Located in New Orleans’ Gentilly neighborhood of middle-class Black families, Dillard is home to Louisiana’s oldest nursing program and is the second-ranked U. S. college producing undergraduates in physics programs. One of Dillard’s top-rated academic specialties is its popular film production program that taps into New Orleans’ identity as the “Hollywood of the South.”
Dillard strives to be its community’s “living room” for “critical conversations,” Kimbrough said. The university has been the site of mayoral and gubernatorial debates on key civic issues, along with sponsoring events by and for neighborhood associations.
The Dillard president put himself into a public health debate in September 2020 when he volunteered to participate in a clinical trial for a COVID-19 vaccine. As an example of the university’s commitment to community service, Kimbrough’s move was significant because Black people suffered higher rates of infection and death early in the coronavirus pandemic, and health care was, and remains, poor in many Black communities. In answer to those concerns, Dillard partners with a local health care provider, DePauw Community Health, that offers free care to the surrounding community from a campus clinic.
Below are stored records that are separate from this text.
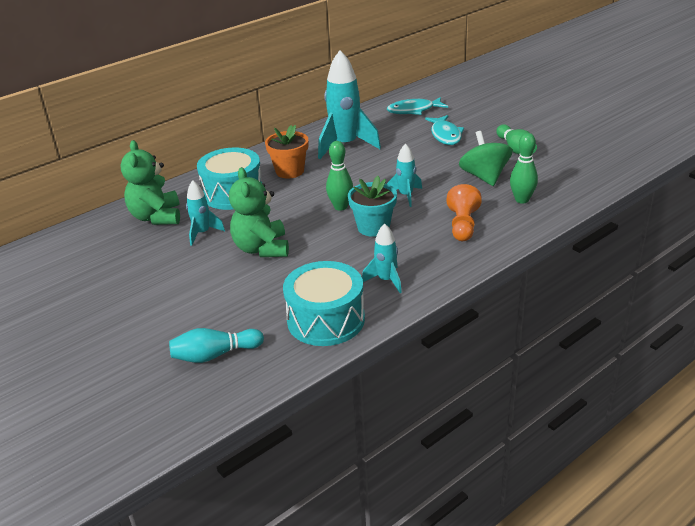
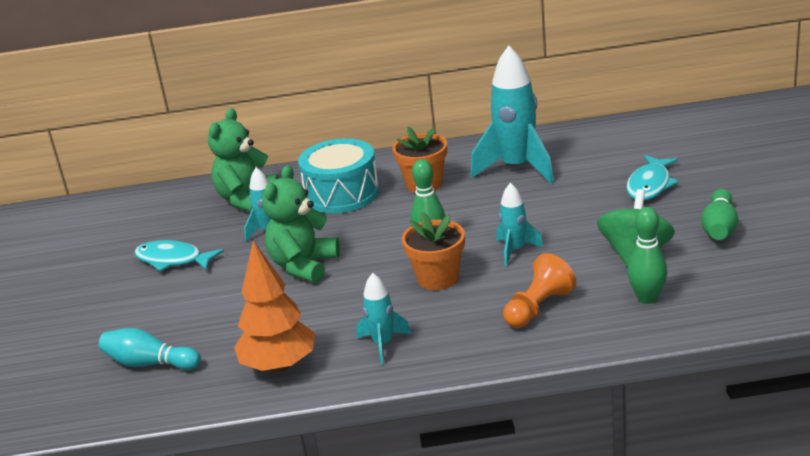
camera: 35 degrees right, 5 degrees down
(326, 320) = (279, 366): turquoise drum -> orange tree
(373, 227) = (438, 278): turquoise flower pot -> orange flower pot
(413, 110) = (648, 142): turquoise fish -> turquoise fish (173, 260)

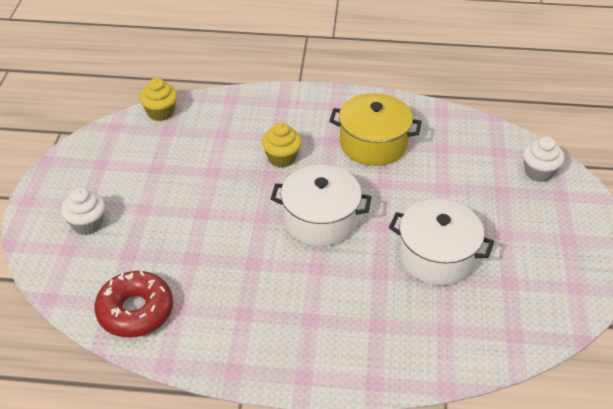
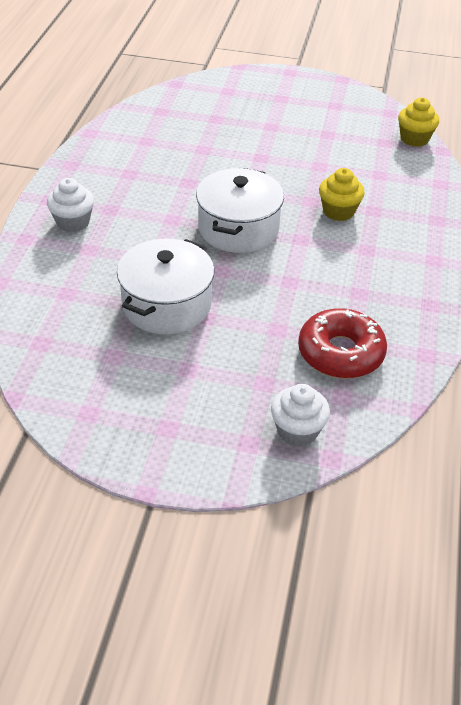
camera: 95 degrees right, 0 degrees up
(87, 224) = (256, 99): white cupcake -> white cupcake (73, 222)
(135, 311) = (150, 121): red donut -> red donut (340, 353)
(373, 144) = (361, 283): yellow pot -> none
At the other end of the spectrum from large universities like Claflin and Dillard, Paine College in Augusta, Ga., typifies a quality of educational excellence through nurture, said its president, Cheryl Evans Jones, who has been on the Paine faculty and in administration for 29 years. In that respect, she said, Paine continues the tradition of HCBUs that brought higher education to those kept out of academia by slavery and racism.
“Paine is a relatively small institution, but we have a matrix of competent, professional faculty and staff,” Jones said. “We foster a family type atmosphere where faculty and staff get to know students by name. That doesn’t mean we require less of students. Our first value is excellence — in everything.
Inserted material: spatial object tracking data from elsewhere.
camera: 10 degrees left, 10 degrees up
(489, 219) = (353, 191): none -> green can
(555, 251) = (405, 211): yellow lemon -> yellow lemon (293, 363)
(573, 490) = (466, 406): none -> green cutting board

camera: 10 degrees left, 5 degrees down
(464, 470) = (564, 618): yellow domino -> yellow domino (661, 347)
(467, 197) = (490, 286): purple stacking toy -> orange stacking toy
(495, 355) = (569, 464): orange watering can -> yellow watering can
“We take students who may not be able to gain admission into other institutions, who may be underprepared or unable to go elsewhere,” Jones said. “In our small, nurturing environment they do well.”
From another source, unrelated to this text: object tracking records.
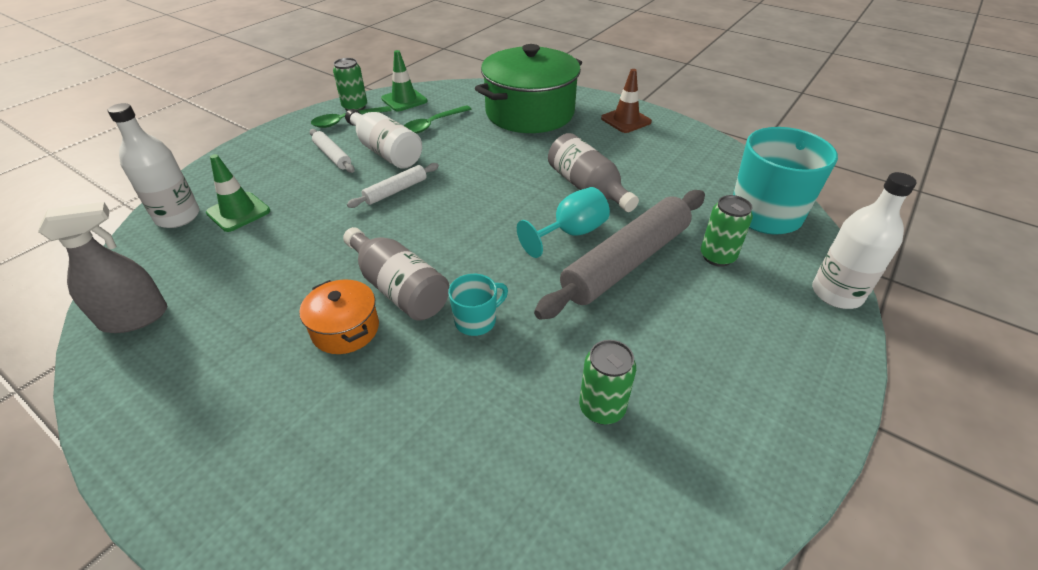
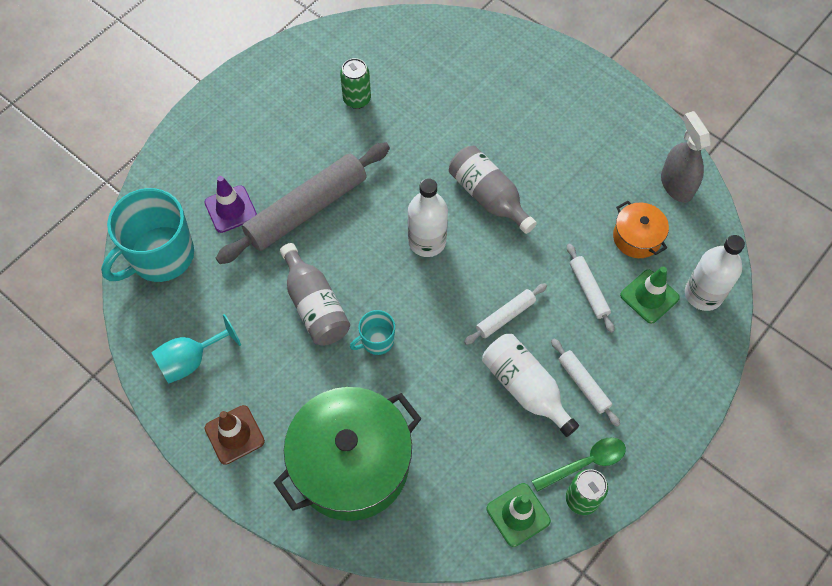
camera: 175 degrees left, 20 degrees up
(134, 318) = (676, 185): grey spray bottle -> grey spray bottle turned 90 degrees clockwise
(302, 213) = (588, 290): none -> white rolling pin
(345, 329) = (521, 164): orange pot -> orange pot (637, 237)
(433, 124) = (475, 445): green spoon -> none
(476, 320) = (430, 164): turquoise mug -> turquoise mug (377, 341)
(570, 233) = (345, 245): turquoise goblet -> turquoise goblet (191, 360)
(717, 257) = (230, 209): green can -> purple traffic cone
(836, 293) = (160, 167): white bottle -> white bottle (427, 241)

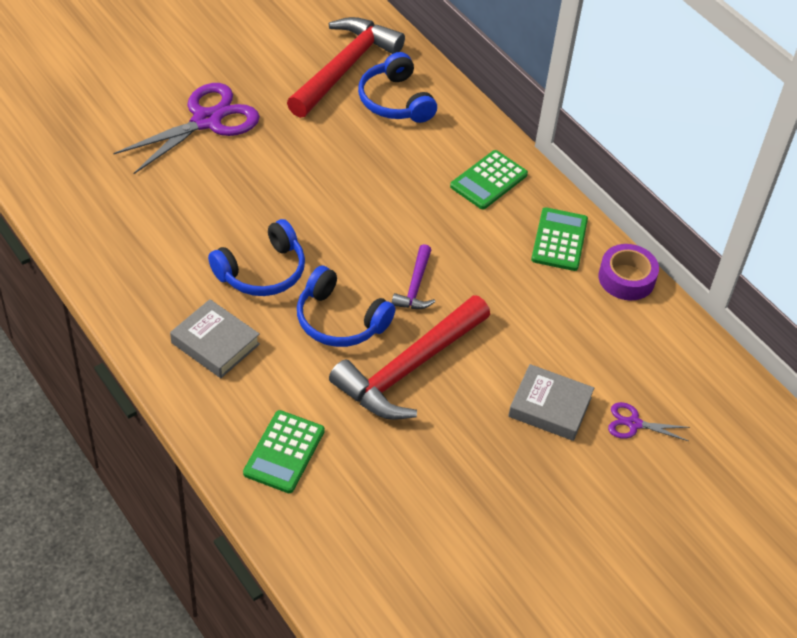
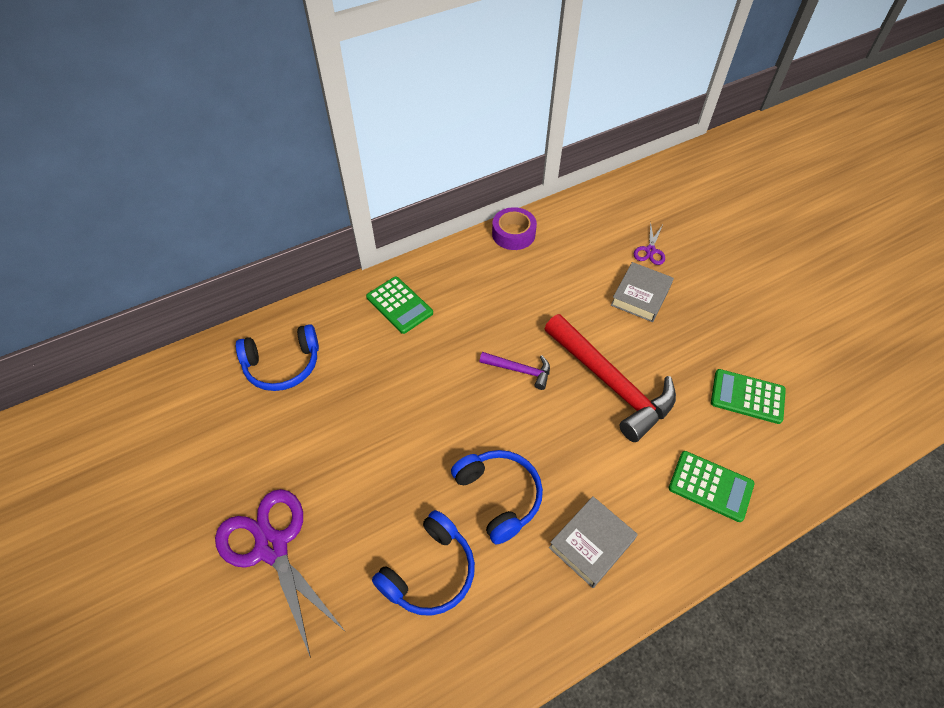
camera: 80 degrees left, 5 degrees up
(339, 321) = (560, 432): blue headphones -> blue headphones (430, 572)
(344, 68) = (223, 405): red hammer -> none
(559, 240) = (472, 267): green calculator -> green calculator (747, 396)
Begun by a collaboration between what were then the Methodist Episcopal Church, South, (now the United Methodist Church) and the Colored Methodist Episcopal Church (now the Christian Methodist Episcopal Church), Paine offer majors in five academic departments: business, media, mathematics, science and technology, and humanities and social sciences.
Like Claflin and Dillard, Paine also has forged strong ties with its surrounding community.
“We’re the only HBCU in the central Savannah River area,” Jones said. “We encourage our students to get involved in service and community projects in Augusta. Our athletic teams do service projects such as food banks and tutoring in schools, so people from the community get to see our students.”
For a small school, Paine has a strong athletic presence. The college boasts men’s and women’s basketball, track and field, women’s volleyball and softball, men’s baseball and, as could be expected, men’s and women’s golf, given that its community is home to the prestigious Augusta National Golf Club. This year, Augusta National established a golf scholarship in memory of Paine benefactor Lee Elder, the first Black golfer to play in the PGA Masters Tournament. Elder became associated with Paine in 1975 after former president Julius Scott offered Elder housing and meals when racism kept the golfer out of local establishments during his first Masters appearance.
The importance of support
Especially in times like these, leaders of the Methodist-related HBCUs are grateful for the denomination’s support.
“United Methodists’ Black College Fund offers the best support of any denomination in the United States,” Kimbrough said. “Other HBCUs struggle, but United Methodists’ support has been consistent, and it has made a difference. It’s something United Methodists should really be proud of.”